Zarif referred to Jared Kushner’s “deal of the century” — a Middle East peace plan that includes economic packages and investments in return for Israeli control — as “a delusion.” He said that Palestinian leaders have already rejected the plan and that the United States and Israel “must understand that peace and economic prosperity cannot happen until the issue of the occupation is addressed.”
Zarif added, “We have to distance ourselves from the delusion that Israel and the United States can be reliable partners.” This last comment made headlines across Iranian media. The comment coming from Zarif for an international audience is particularly interesting. Zarif’s bilateral negotiations with former US Secretary of State John Kerry was what facilitated the 2015 signing of the Joint Comprehensive Plan of Action (JCPOA), the nuclear deal between Iran and the five permanent members of the United Nations Security Council. Without direct negotiations between the United States and Iran, there likely would have never been a JCPOA, the signature foreign policy achievement of the Hassan Rouhani administration.

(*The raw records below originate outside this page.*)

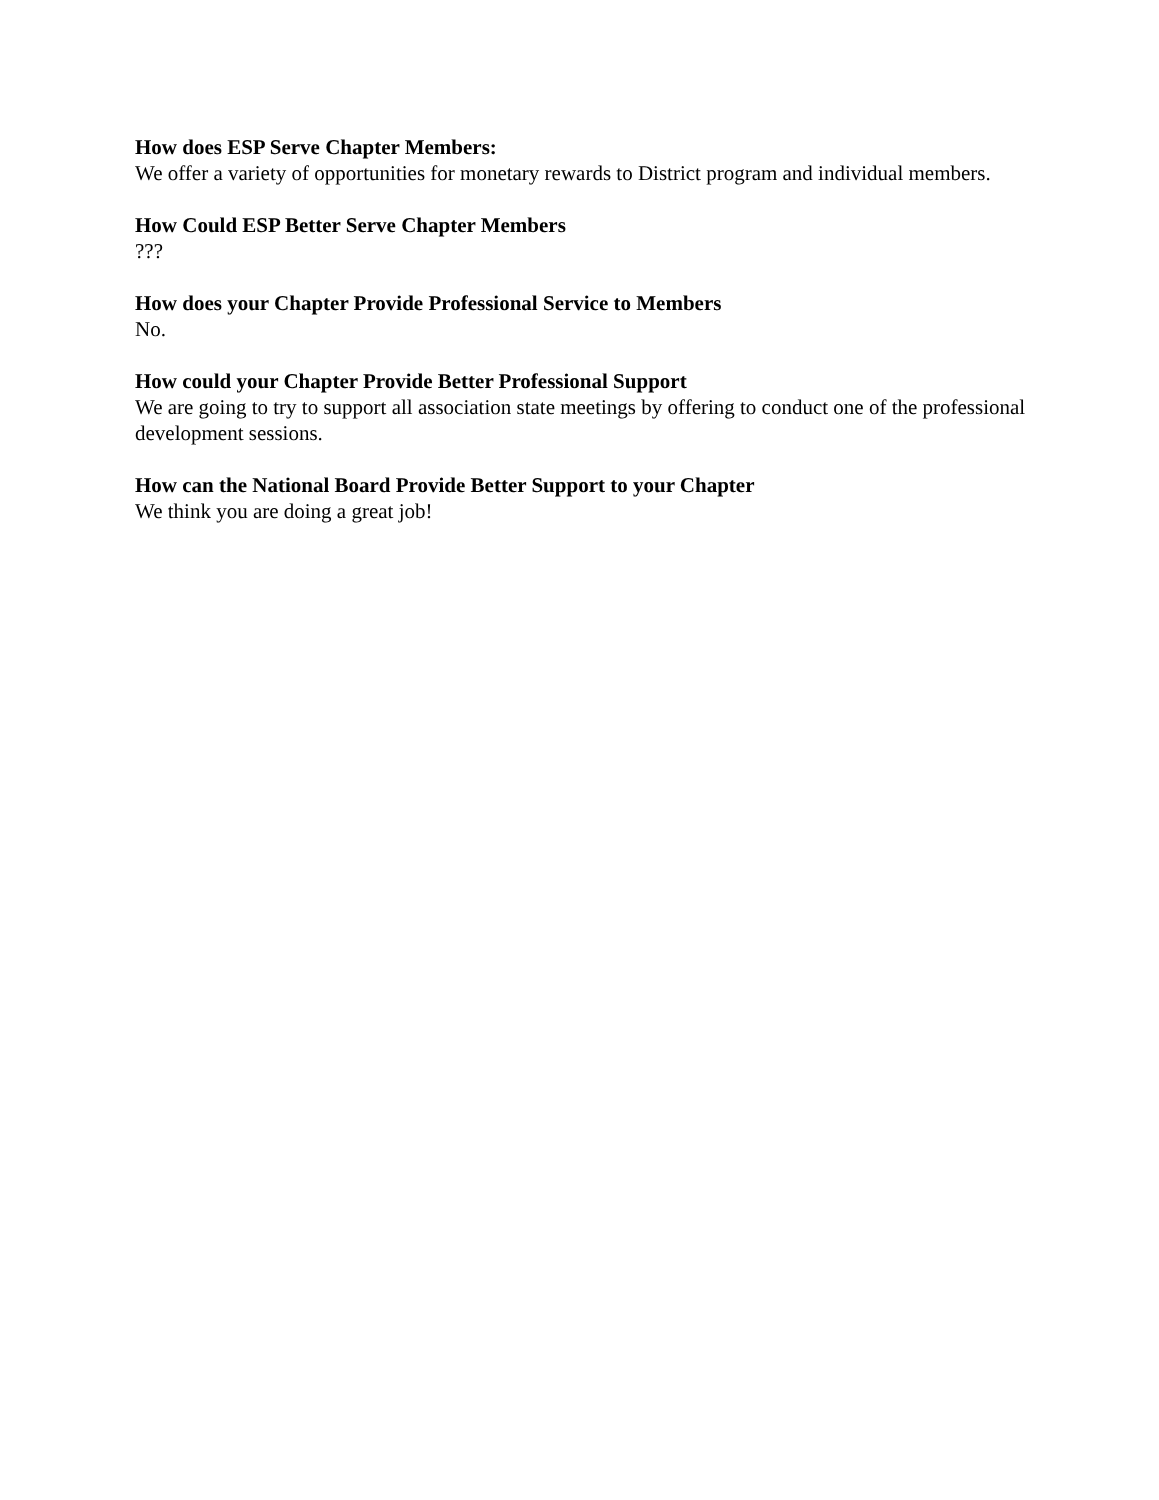How does ESP Serve Chapter Members:
We offer a variety of opportunities for monetary rewards to District program and individual members.
How Could ESP Better Serve Chapter Members
???
How does your Chapter Provide Professional Service to Members
No.
How could your Chapter Provide Better Professional Support
We are going to try to support all association state meetings by offering to conduct one of the professional development sessions.
How can the National Board Provide Better Support to your Chapter
We think you are doing a great job!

Hard-line Mashregh News could not pass up the opportunity to note the Rouhani administration's about-face on its reliance on the United States. Mashregh dug up old comments by former nuclear negotiator Abbas Araghchi, who once said that “Kerry’s signature is a guarantee” that the nuclear deal would be implemented. Iran reduced its nuclear activities in return for sanctions relief, which relied on US guarantees that as long as they remained committed to the deal they would not face further nuclear sanctions. While Iran has not resumed their previous nuclear levels since the 2018 US decision to exit the JCPOA, nuclear sanctions have been fully reapplied.
While the fate of the JCPOA remains in limbo as Europe attempts to salvage parts of it, Iranian domestic battles have moved on to bills concerning the Financial Action Task Force (FATF), money laundering and the financing of terrorism. Passing the bills would help Iran's economic situation and create financial transparency, according to its supporters in the Rouhani administration. Critics argue that the legislation — which FATF, the Paris-based anti-money laundering watchdog, wants passed — is a repeat of the mistakes of the JCPOA.
FATF recently announced that Iran has until February to implement the recommended reforms. Parliamentarian Akbar Ranjbarzadeh told Fars News Oct. 24 that FATF-related bills were a “colonial prescription” for the country. He warned that the “mistakes of the JCPOA were being repeated” and that all the JCPOA did was “limit our capabilities.”